▶

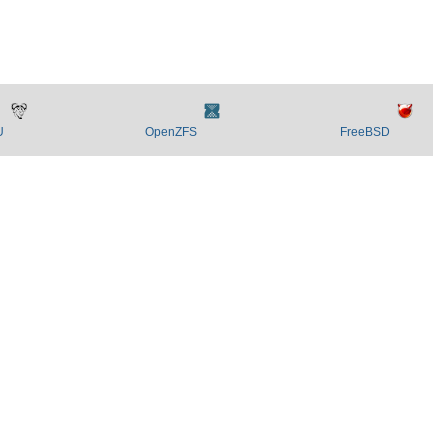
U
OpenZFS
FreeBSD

◀
▶

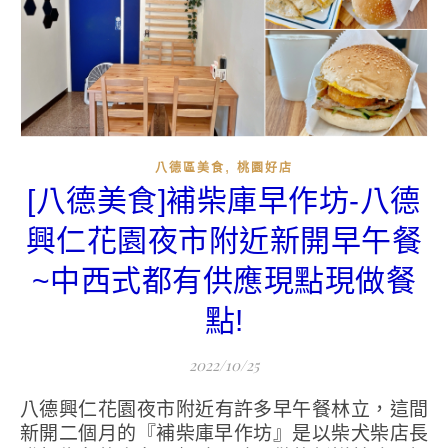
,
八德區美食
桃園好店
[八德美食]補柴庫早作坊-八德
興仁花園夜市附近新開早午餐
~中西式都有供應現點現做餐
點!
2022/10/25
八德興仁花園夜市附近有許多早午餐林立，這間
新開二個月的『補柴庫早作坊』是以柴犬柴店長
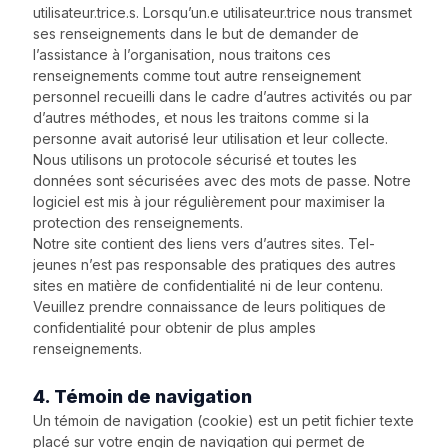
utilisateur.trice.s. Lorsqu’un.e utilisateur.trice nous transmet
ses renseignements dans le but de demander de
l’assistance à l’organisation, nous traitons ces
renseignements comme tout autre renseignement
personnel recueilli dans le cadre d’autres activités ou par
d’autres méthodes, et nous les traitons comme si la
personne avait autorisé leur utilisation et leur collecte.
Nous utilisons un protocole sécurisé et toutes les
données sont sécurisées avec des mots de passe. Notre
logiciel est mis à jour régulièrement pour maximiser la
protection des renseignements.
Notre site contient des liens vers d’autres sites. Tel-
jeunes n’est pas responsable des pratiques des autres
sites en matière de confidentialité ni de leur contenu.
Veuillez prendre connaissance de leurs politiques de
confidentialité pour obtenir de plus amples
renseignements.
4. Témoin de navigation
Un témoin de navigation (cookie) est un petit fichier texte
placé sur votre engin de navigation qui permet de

◀

Your task ->
Using the material above, reproduce only the lines that run from the line with "八德興仁花園夜市附近有許多早午餐林立，這間" up to and including the line with "Un témoin de", exactly, with the pictures dropped.

Answer to this problem ->
八德興仁花園夜市附近有許多早午餐林立，這間
新開二個月的『補柴庫早作坊』是以柴犬柴店長
utilisateur.trice.s. Lorsqu’un.e utilisateur.trice nous transmet
ses renseignements dans le but de demander de
l’assistance à l’organisation, nous traitons ces
renseignements comme tout autre renseignement
personnel recueilli dans le cadre d’autres activités ou par
d’autres méthodes, et nous les traitons comme si la
personne avait autorisé leur utilisation et leur collecte.
Nous utilisons un protocole sécurisé et toutes les
données sont sécurisées avec des mots de passe. Notre
logiciel est mis à jour régulièrement pour maximiser la
protection des renseignements.
Notre site contient des liens vers d’autres sites. Tel-
jeunes n’est pas responsable des pratiques des autres
sites en matière de confidentialité ni de leur contenu.
Veuillez prendre connaissance de leurs politiques de
confidentialité pour obtenir de plus amples
renseignements.
4. Témoin de navigation
Un témoin de navigation (cookie) est un petit fichier texte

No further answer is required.